REQUEST - Every line from the one with "position: absolute;" to the end of the entries, both included, is to be copied exactly; the other lines stay out.

--- EXTRACTED INFORMATION Enclosed Below ---

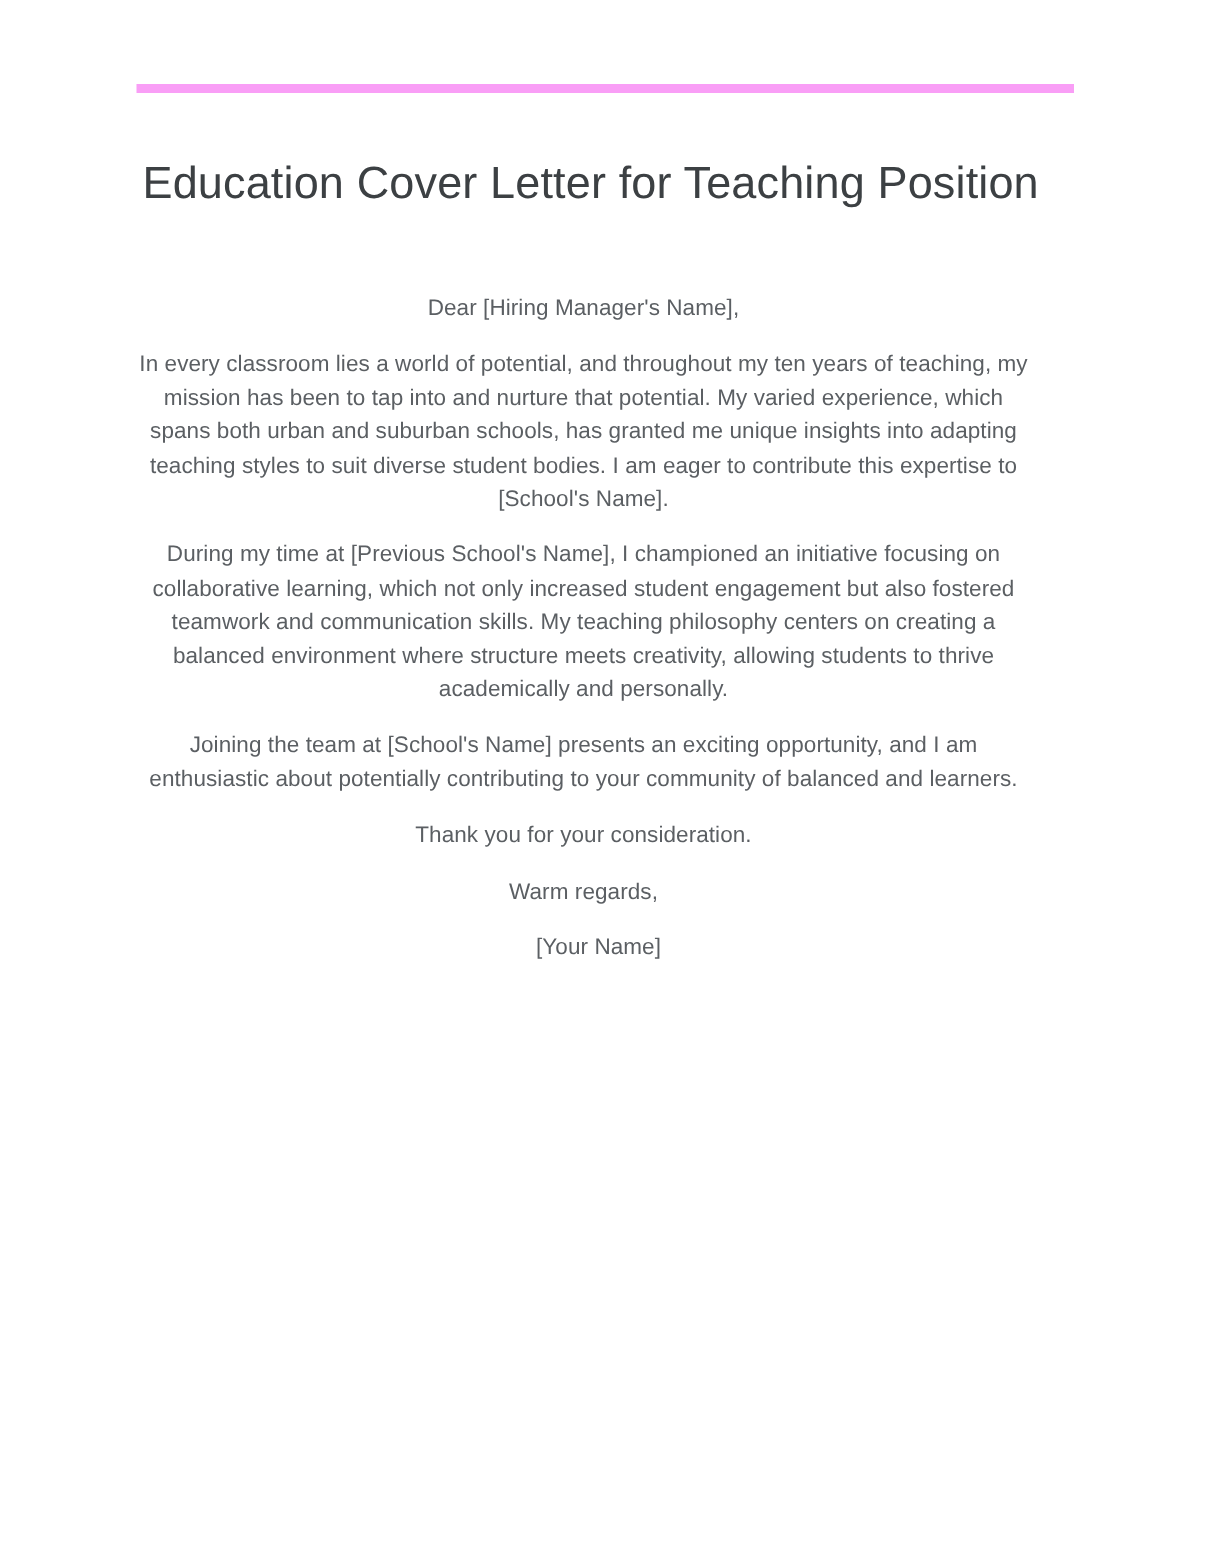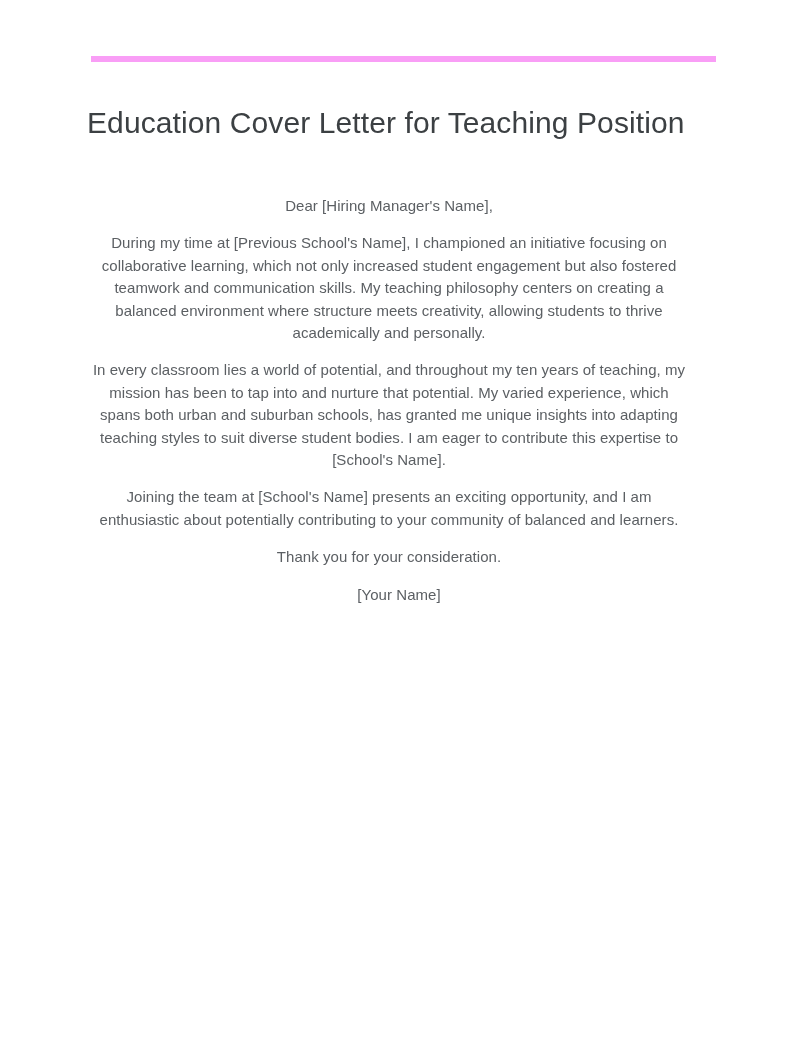--- a/index.html
+++ b/index.html
@@ -35,7 +35,7 @@
 
   .doc-title {
     position: absolute;
-    left: 87px;
+    left: 95px;
     top: 103px;
     width: 640px;
     margin: 0;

--- End of Enclosed EXTRACTED INFORMATION ---

REPLY -
     position: absolute;
-    left: 87px;
+    left: 95px;
     top: 103px;
     width: 640px;
     margin: 0;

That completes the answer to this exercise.